▸ **WORK TO COMPLETE**
Copy out the lines starting at the one containing "The paper studies" and ending at the one containing "Problem for Integer variables", both included.

▸ **Dataset records**
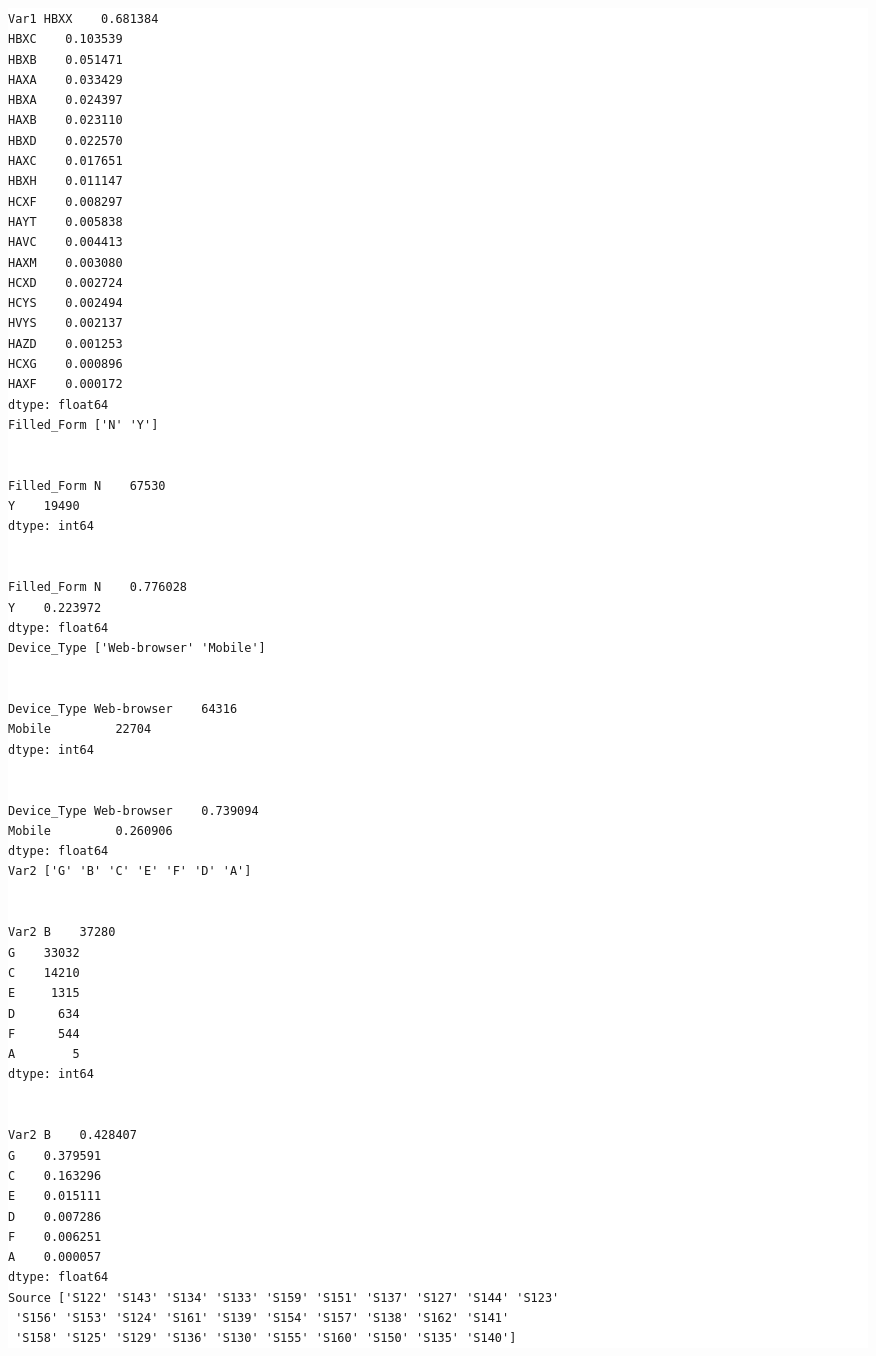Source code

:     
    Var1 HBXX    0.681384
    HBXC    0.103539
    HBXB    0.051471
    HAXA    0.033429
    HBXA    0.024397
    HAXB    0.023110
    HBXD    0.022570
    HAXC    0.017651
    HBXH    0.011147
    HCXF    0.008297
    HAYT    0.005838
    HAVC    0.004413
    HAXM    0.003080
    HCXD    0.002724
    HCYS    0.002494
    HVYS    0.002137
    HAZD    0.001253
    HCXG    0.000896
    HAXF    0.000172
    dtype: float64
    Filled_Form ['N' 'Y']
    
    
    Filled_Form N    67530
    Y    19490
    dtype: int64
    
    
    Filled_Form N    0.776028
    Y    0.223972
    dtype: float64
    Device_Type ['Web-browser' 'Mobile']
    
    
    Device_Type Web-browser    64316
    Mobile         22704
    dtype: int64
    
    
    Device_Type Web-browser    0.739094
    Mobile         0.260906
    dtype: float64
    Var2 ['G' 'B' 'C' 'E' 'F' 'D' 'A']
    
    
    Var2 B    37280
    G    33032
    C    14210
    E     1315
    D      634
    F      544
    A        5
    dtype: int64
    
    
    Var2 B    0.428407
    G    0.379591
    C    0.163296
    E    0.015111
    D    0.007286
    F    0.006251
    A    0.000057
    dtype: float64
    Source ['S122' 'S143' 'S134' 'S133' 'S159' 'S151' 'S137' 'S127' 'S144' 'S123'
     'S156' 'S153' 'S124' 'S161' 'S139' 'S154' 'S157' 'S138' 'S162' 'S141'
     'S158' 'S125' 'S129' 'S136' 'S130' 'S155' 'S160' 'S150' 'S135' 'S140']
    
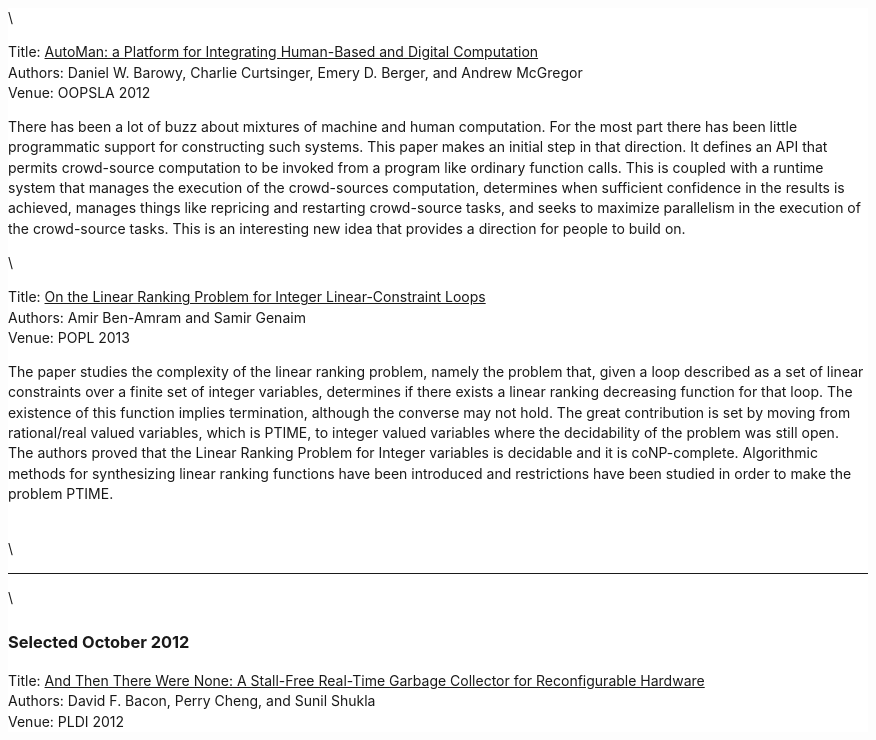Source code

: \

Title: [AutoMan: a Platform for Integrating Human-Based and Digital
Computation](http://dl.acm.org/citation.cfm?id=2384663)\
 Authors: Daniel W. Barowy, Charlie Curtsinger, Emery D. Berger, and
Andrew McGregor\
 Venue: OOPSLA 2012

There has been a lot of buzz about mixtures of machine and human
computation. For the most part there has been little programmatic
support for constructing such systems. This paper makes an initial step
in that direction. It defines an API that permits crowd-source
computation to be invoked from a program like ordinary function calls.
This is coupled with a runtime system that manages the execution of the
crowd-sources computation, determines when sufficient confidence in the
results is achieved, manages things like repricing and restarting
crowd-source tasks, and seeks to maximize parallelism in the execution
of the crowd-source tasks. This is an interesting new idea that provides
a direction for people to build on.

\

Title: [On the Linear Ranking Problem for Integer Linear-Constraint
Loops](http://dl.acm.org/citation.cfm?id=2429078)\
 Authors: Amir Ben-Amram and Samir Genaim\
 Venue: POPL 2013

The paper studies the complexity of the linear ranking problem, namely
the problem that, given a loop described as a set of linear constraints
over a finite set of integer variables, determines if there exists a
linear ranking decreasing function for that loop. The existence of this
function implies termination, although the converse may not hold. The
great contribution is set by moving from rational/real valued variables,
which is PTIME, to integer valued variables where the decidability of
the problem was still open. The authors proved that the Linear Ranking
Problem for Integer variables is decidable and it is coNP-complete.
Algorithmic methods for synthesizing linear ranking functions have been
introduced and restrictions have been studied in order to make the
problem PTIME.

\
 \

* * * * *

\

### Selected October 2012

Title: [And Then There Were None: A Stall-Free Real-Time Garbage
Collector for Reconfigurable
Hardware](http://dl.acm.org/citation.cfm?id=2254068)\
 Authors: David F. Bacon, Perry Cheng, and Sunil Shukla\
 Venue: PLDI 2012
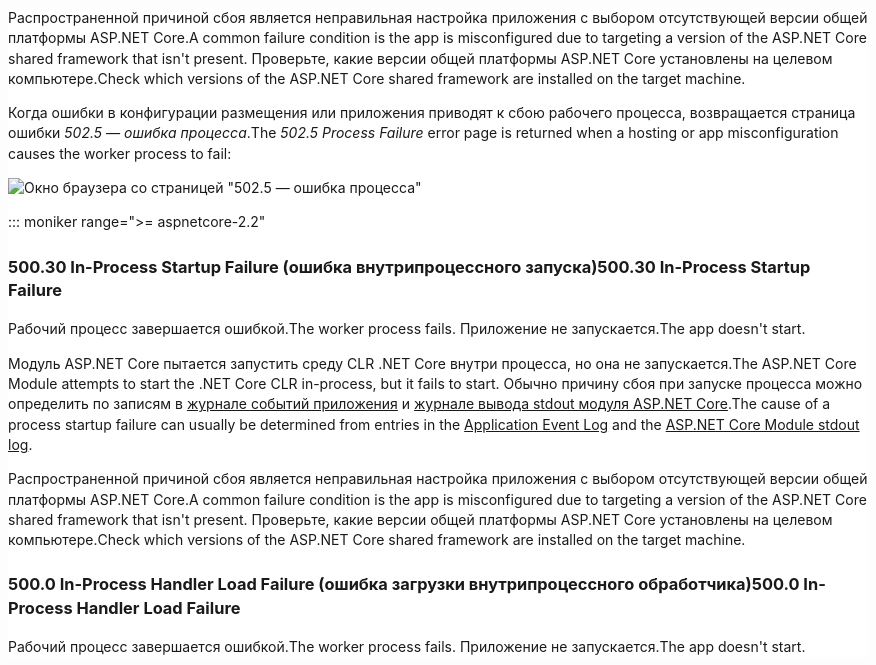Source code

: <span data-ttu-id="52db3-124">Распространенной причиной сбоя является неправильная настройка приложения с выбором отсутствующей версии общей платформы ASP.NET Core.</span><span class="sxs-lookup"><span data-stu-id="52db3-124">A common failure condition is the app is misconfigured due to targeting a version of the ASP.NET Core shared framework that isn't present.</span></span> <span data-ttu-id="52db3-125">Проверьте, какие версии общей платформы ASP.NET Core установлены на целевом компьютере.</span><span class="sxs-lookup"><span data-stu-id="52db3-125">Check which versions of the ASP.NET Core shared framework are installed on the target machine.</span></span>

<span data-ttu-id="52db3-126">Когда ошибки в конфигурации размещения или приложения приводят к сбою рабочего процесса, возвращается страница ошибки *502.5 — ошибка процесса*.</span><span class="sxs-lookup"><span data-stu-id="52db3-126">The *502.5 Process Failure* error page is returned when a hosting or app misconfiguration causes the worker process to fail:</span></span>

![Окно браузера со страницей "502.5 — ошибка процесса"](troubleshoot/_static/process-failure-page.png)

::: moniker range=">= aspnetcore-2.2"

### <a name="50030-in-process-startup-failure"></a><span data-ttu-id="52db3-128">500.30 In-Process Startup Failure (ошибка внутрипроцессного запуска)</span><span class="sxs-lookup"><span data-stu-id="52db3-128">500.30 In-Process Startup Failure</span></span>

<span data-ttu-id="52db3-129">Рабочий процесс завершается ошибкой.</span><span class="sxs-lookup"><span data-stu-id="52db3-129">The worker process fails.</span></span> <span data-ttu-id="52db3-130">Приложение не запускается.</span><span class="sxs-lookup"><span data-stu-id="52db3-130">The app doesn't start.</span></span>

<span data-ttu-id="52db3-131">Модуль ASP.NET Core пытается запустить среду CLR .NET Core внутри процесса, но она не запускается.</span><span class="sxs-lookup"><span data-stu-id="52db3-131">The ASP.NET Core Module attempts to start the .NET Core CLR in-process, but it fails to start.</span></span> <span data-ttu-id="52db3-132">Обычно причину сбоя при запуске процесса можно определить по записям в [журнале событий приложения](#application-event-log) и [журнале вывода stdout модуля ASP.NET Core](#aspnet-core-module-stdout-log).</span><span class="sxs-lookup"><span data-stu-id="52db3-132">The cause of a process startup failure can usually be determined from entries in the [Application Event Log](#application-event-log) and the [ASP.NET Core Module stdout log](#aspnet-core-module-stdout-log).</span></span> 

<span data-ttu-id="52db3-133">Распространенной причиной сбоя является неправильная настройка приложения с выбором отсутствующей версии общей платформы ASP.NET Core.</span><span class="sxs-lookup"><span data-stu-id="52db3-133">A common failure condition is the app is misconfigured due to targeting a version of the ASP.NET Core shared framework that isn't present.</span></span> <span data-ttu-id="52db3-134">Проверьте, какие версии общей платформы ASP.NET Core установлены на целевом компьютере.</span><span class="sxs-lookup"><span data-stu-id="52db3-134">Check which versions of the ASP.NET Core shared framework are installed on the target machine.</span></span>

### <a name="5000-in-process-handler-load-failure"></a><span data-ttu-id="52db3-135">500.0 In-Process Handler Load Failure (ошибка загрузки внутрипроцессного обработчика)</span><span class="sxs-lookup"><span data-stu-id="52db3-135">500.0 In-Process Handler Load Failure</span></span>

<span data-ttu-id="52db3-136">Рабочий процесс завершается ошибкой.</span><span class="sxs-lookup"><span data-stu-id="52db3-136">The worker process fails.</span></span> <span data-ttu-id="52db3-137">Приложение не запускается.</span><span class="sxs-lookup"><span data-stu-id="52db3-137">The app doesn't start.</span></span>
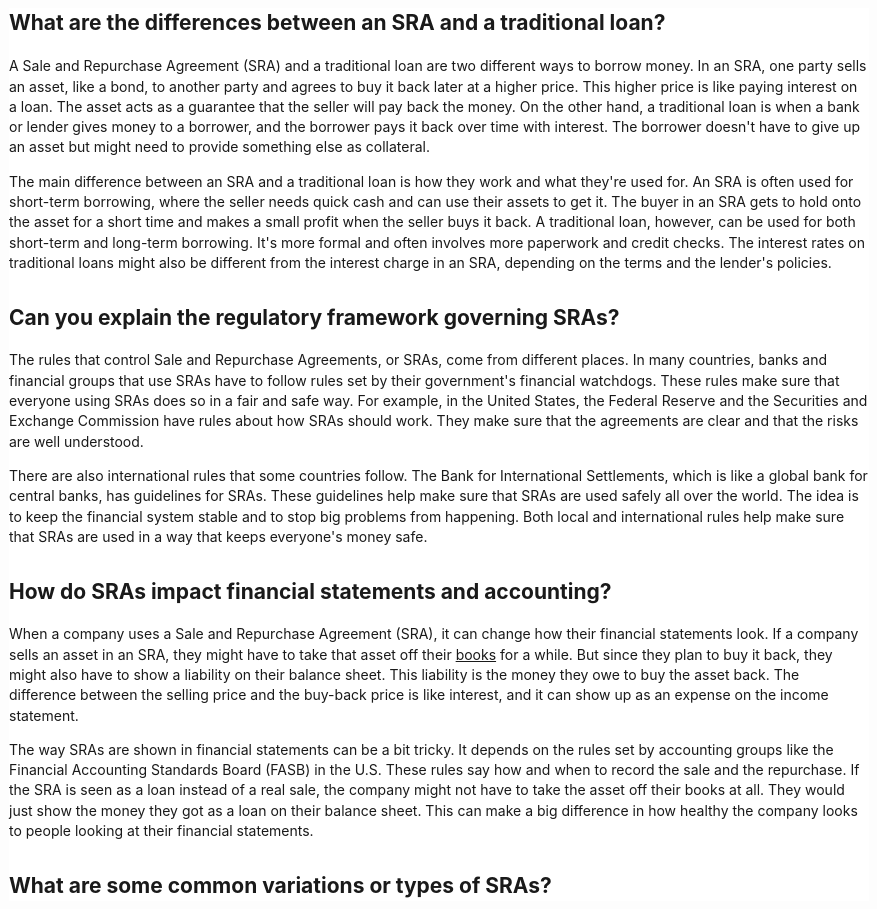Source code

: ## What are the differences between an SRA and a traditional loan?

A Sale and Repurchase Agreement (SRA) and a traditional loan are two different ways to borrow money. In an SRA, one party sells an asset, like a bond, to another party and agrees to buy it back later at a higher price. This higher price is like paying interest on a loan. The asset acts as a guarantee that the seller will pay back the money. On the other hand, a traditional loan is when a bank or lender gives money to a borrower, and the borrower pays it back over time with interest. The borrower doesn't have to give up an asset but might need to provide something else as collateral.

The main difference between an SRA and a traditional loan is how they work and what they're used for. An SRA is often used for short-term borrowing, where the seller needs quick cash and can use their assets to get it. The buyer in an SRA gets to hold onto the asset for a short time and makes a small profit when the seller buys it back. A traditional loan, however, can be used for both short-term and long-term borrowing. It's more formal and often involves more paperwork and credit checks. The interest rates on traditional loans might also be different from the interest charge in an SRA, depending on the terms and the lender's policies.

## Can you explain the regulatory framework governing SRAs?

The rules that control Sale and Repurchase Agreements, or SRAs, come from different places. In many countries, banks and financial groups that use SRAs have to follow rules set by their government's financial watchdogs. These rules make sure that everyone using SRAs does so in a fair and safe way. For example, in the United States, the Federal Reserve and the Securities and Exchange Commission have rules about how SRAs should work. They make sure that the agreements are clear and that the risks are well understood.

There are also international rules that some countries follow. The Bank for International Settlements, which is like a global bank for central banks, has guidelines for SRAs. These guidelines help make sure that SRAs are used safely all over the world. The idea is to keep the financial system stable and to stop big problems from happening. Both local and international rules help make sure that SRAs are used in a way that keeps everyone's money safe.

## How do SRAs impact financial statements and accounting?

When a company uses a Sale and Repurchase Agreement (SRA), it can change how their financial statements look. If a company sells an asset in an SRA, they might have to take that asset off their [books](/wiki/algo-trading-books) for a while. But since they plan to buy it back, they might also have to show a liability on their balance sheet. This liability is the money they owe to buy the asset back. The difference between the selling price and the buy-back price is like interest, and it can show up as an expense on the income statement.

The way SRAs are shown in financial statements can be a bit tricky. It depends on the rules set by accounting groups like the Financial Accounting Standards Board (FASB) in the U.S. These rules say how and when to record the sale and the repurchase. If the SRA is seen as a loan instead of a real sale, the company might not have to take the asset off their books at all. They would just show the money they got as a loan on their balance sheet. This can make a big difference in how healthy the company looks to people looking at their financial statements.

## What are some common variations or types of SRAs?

▸ **TASK SOLUTION**
The paper studies the complexity of the linear ranking problem, namely
the problem that, given a loop described as a set of linear constraints
over a finite set of integer variables, determines if there exists a
linear ranking decreasing function for that loop. The existence of this
function implies termination, although the converse may not hold. The
great contribution is set by moving from rational/real valued variables,
which is PTIME, to integer valued variables where the decidability of
the problem was still open. The authors proved that the Linear Ranking
Problem for Integer variables is decidable and it is coNP-complete.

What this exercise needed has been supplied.